In a program that Worcester doctors and police hope will reduce injuries from gun accidents, residents of that city can turn in guns today and next Saturday in exchange for gift cards.
The UMass Memorial Medical Center, in conjunction with the Worcester Police, is holding its eighth annual Goods for Guns buyback program. The program allows gun owners to relinquish their guns at the police station in exchange for Wal-Mart gift cards of up to $75.
The hope is to limit the accidents in which weapons kept for protection accidentally injure family members or friends. Dr. Michael Hirsh, the program's founder, said he sees the aftermath of such accidents in his role as chief of pediatric surgery and trauma care at the hospital.
Live5news reports on a similar program in Charleston South Carolina which took in 127 weapons.
North Charleston Police teamed up with Mt. Moriah Baptist Church and St. Matthews Baptist Church to collect 127 guns in a no-questions-asked gun buy-back Saturday.
"All of us have a right to bare arms in a legal way," A.D. Robinson Jr. of Mt Moriah Baptist Church said. "We don't want to take that right from anyone. These weapons that have been turned in is people that had them and didn't know what to do with them. They didn't know how to dispose of them."

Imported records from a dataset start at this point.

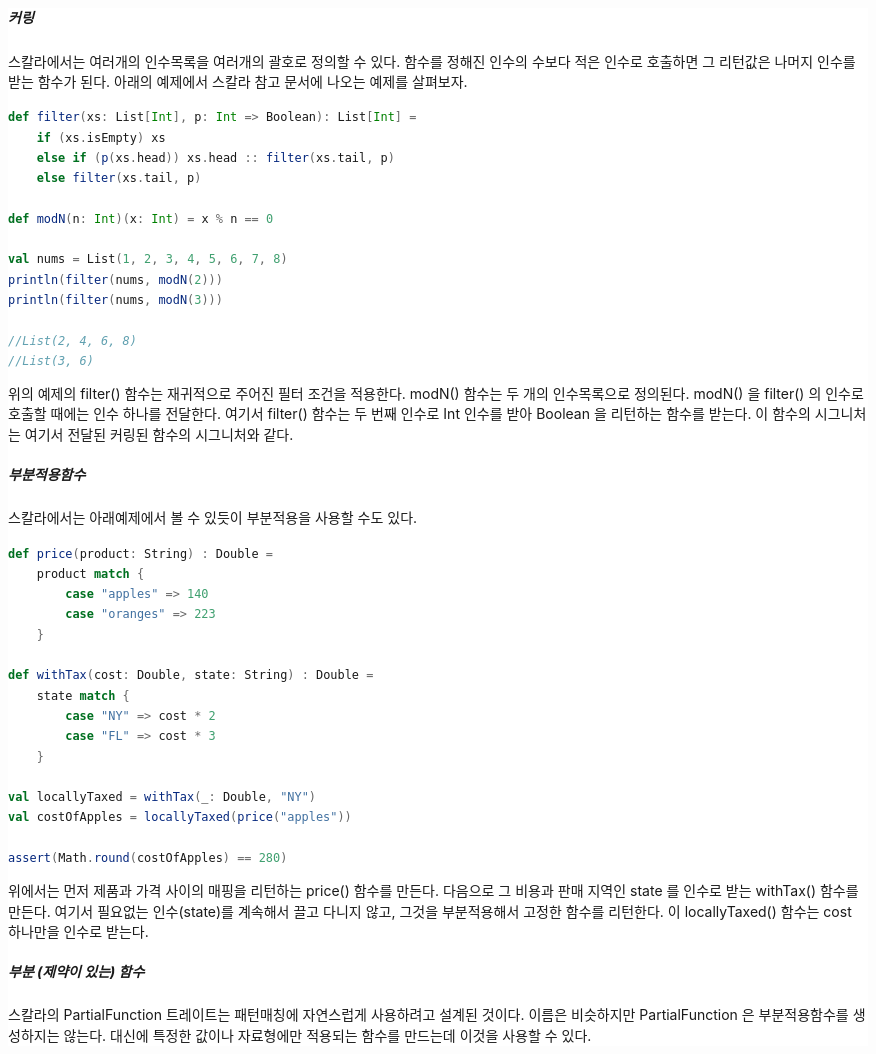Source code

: ##### 커링

스칼라에서는 여러개의 인수목록을 여러개의 괄호로 정의할 수 있다. 함수를 정해진 인수의 수보다 적은 인수로 호출하면 그 리턴값은 나머지 인수를 받는 함수가 된다. 아래의 예제에서 스칼라 참고 문서에 나오는 예제를 살펴보자.

```scala
def filter(xs: List[Int], p: Int => Boolean): List[Int] =
    if (xs.isEmpty) xs
    else if (p(xs.head)) xs.head :: filter(xs.tail, p)
    else filter(xs.tail, p)

def modN(n: Int)(x: Int) = x % n == 0

val nums = List(1, 2, 3, 4, 5, 6, 7, 8)
println(filter(nums, modN(2)))
println(filter(nums, modN(3)))

//List(2, 4, 6, 8)
//List(3, 6)
```

위의 예제의 filter() 함수는 재귀적으로 주어진 필터 조건을 적용한다. modN() 함수는 두 개의 인수목록으로 정의된다. modN() 을 filter() 의 인수로 호출할 때에는 인수 하나를 전달한다. 여기서 filter() 함수는 두 번째 인수로 Int 인수를 받아 Boolean 을 리턴하는 함수를 받는다. 이 함수의 시그니처는 여기서 전달된 커링된 함수의 시그니처와 같다.


##### 부분적용함수

스칼라에서는 아래예제에서 볼 수 있듯이 부분적용을 사용할 수도 있다.

```scala
def price(product: String) : Double =
    product match {
        case "apples" => 140
        case "oranges" => 223
    }

def withTax(cost: Double, state: String) : Double =
    state match {
        case "NY" => cost * 2
        case "FL" => cost * 3
    }

val locallyTaxed = withTax(_: Double, "NY")
val costOfApples = locallyTaxed(price("apples"))

assert(Math.round(costOfApples) == 280)
```

위에서는 먼저 제품과 가격 사이의 매핑을 리턴하는 price() 함수를 만든다. 다음으로 그 비용과 판매 지역인 state 를 인수로 받는 withTax() 함수를 만든다. 여기서 필요없는 인수(state)를 계속해서 끌고 다니지 않고, 그것을 부분적용해서 고정한 함수를 리턴한다. 이 locallyTaxed() 함수는 cost 하나만을 인수로 받는다.


##### 부분 (제약이 있는) 함수

스칼라의 PartialFunction 트레이트는 패턴매칭에 자연스럽게 사용하려고 설계된 것이다. 이름은 비슷하지만 PartialFunction 은 부분적용함수를 생성하지는 않는다. 대신에 특정한 값이나 자료형에만 적용되는 함수를 만드는데 이것을 사용할 수 있다.
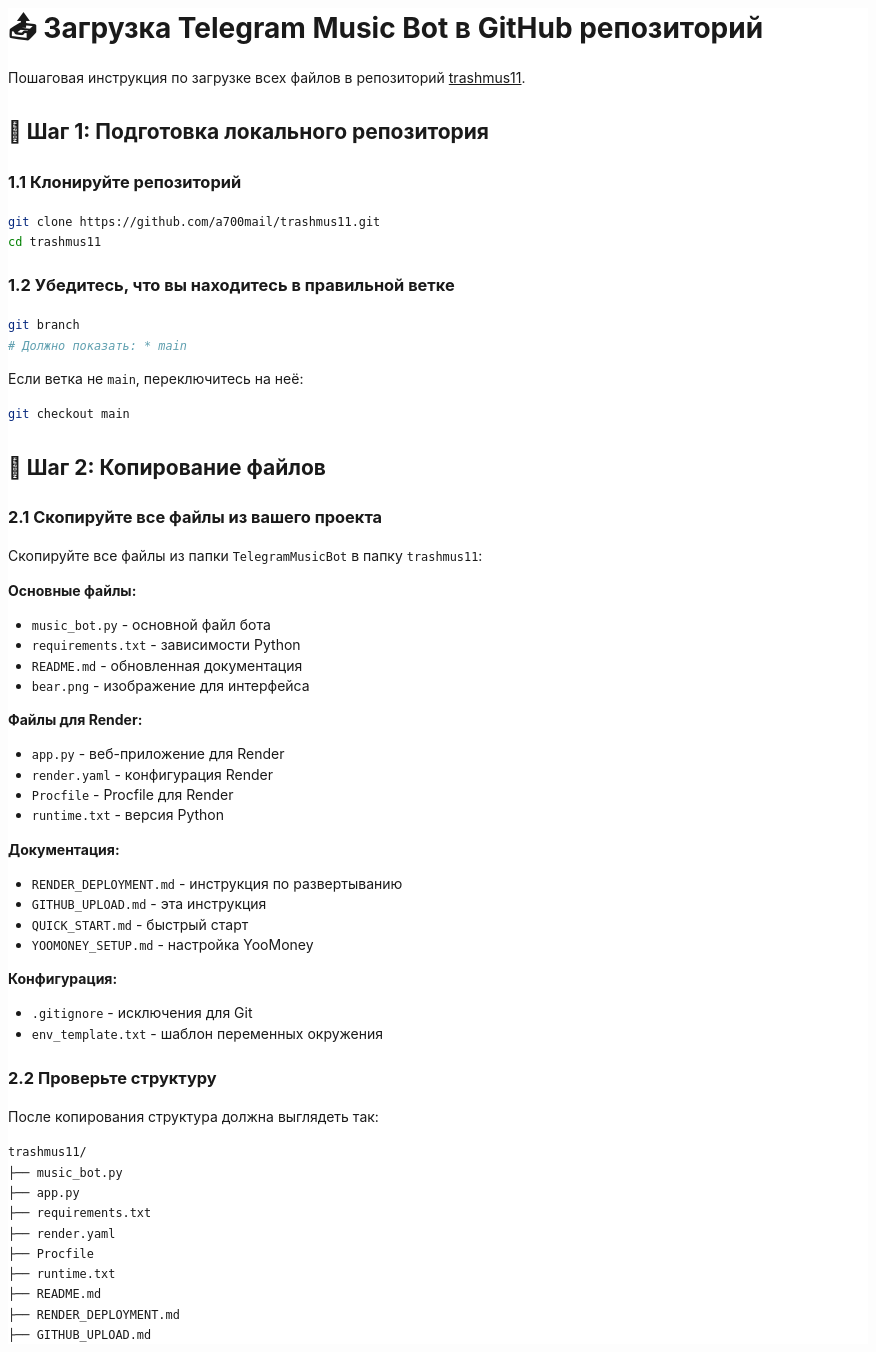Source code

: # 📤 Загрузка Telegram Music Bot в GitHub репозиторий

Пошаговая инструкция по загрузке всех файлов в репозиторий [trashmus11](https://github.com/a700mail/trashmus11).

## 🚀 Шаг 1: Подготовка локального репозитория

### 1.1 Клонируйте репозиторий
```bash
git clone https://github.com/a700mail/trashmus11.git
cd trashmus11
```

### 1.2 Убедитесь, что вы находитесь в правильной ветке
```bash
git branch
# Должно показать: * main
```

Если ветка не `main`, переключитесь на неё:
```bash
git checkout main
```

## 📁 Шаг 2: Копирование файлов

### 2.1 Скопируйте все файлы из вашего проекта
Скопируйте все файлы из папки `TelegramMusicBot` в папку `trashmus11`:

**Основные файлы:**
- `music_bot.py` - основной файл бота
- `requirements.txt` - зависимости Python
- `README.md` - обновленная документация
- `bear.png` - изображение для интерфейса

**Файлы для Render:**
- `app.py` - веб-приложение для Render
- `render.yaml` - конфигурация Render
- `Procfile` - Procfile для Render
- `runtime.txt` - версия Python

**Документация:**
- `RENDER_DEPLOYMENT.md` - инструкция по развертыванию
- `GITHUB_UPLOAD.md` - эта инструкция
- `QUICK_START.md` - быстрый старт
- `YOOMONEY_SETUP.md` - настройка YooMoney

**Конфигурация:**
- `.gitignore` - исключения для Git
- `env_template.txt` - шаблон переменных окружения

### 2.2 Проверьте структуру
После копирования структура должна выглядеть так:
```
trashmus11/
├── music_bot.py
├── app.py
├── requirements.txt
├── render.yaml
├── Procfile
├── runtime.txt
├── README.md
├── RENDER_DEPLOYMENT.md
├── GITHUB_UPLOAD.md
```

Police destroyed all rifles, shotguns, pistols and other assault weapons they collected. In exchange for the guns they gave retail gift cards worth $100.
I still don't understand the passionate opposition to these initiatives on the part of pro-gun people. In both of these articles, the goal was to afford folks a legal way of disposing of weapons they don't want. Doesn't that make sense? Not everyone would feel comfortable throwing a gun in the river under cover of darkness to get rid of it.
I believe there's another hidden benefit to these programs. Some of the participants are probably surrendering guns that illegally belong to their sons or grandsons who are budding criminals. Naturally those young people can rearm themselves with little difficulty, but even temporarily disarming them has got to be a good thing.
So what's the problem with these programs? I don't buy that complaint that they cost too much taxpayer money. For these buy-backs we're talking nickels and dimes. I don't buy the complaint that they harvest only broken down worthless weapons. The picture from the Worcester police doesn't seem to contain rusty unserviceable guns. So what is it?